Laparoscopic Liver Resection: An Ongoing Revolution
In the current issue of Annals of Surgery, Yoon et al6 report the largest series to date of pure laparoscopic right hepatectomy (LRH) that is compared with a control group of open right hepatectomy (ORH) operated on during the same period, all being performed for hepatocellular carcinoma (HCC). The reason for allocation to LRH or ORH was patient preference. Propensity 1:1 score matching was applied allowing for the comparison of 2 groups of 33 patients. On a technical point of view, Yoon et al have used a technique similar to the recently published one by Soubrane et al4 aiming at standardizing right hepatectomy. This included extrahepatic inflow division by individual right portal vein and artery dissection or Glisonnean en bloc dissection, followed by transection without previous mobilization, hepatic vein division, and completion specimen mobilization. Of note, the Pringle maneuver was used in >90% of the patients in each group.

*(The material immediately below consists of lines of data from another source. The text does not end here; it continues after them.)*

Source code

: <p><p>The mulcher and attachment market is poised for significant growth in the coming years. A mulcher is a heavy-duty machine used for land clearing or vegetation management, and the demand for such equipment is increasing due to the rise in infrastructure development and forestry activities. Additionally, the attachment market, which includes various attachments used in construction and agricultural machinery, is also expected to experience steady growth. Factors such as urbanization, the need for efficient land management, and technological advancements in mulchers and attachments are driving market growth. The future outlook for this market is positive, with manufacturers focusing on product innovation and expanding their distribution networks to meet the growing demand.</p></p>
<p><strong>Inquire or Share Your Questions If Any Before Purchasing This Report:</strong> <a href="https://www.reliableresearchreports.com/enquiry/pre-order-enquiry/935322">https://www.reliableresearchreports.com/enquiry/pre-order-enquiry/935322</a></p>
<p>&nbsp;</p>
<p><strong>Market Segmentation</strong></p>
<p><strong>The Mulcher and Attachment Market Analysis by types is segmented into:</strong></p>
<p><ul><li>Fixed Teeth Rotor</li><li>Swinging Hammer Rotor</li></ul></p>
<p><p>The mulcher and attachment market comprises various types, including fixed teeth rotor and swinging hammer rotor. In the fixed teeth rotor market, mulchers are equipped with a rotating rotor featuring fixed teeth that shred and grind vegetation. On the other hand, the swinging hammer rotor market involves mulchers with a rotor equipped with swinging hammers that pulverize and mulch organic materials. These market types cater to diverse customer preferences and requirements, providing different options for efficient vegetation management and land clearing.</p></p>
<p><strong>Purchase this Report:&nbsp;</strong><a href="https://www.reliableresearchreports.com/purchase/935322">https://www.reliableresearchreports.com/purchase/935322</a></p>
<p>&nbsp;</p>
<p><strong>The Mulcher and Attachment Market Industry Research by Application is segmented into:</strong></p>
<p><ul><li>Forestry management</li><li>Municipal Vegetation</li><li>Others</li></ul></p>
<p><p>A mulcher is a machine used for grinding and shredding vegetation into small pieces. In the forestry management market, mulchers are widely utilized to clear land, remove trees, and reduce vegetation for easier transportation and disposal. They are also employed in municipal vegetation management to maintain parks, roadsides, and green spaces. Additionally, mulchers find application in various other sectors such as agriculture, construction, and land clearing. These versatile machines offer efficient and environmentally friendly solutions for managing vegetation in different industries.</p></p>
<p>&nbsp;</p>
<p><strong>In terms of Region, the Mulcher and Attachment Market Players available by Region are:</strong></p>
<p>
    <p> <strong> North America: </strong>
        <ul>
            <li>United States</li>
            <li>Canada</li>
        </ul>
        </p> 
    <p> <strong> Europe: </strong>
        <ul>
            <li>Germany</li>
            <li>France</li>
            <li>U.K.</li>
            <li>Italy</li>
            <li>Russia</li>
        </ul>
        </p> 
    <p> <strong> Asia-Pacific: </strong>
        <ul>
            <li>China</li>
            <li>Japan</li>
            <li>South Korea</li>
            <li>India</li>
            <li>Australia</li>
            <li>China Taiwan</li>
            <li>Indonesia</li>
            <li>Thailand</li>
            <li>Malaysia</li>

The merit of this study lies in the fact that it addresses 1 procedure, right hepatectomy, performed for 1 disease, HCC in patients with cirrhosis. On a methodological point of view, the study sample is reasonably sized and its design with 1 primary endpoint, being morbidity, and 2 secondary end-points, operative details and oncologic outcomes, is appropriate. In addition, the authors have used the recently proposed Comprehensive Complication Index (CCI) that considers all complications and has been shown to be a more sensitive end-point than graded morbidity.7,8 The authors found that LRH was associated with a complication rate comparable to that of ORH, but a lower CCI, accounting for less severe overall morbidity. LRH was also associated with identical blood loss, longer operative times, reduced pain, and shorter hospital stay. Long-term outcomes were similar in both groups with identical 2-year overall and disease-free survival rates.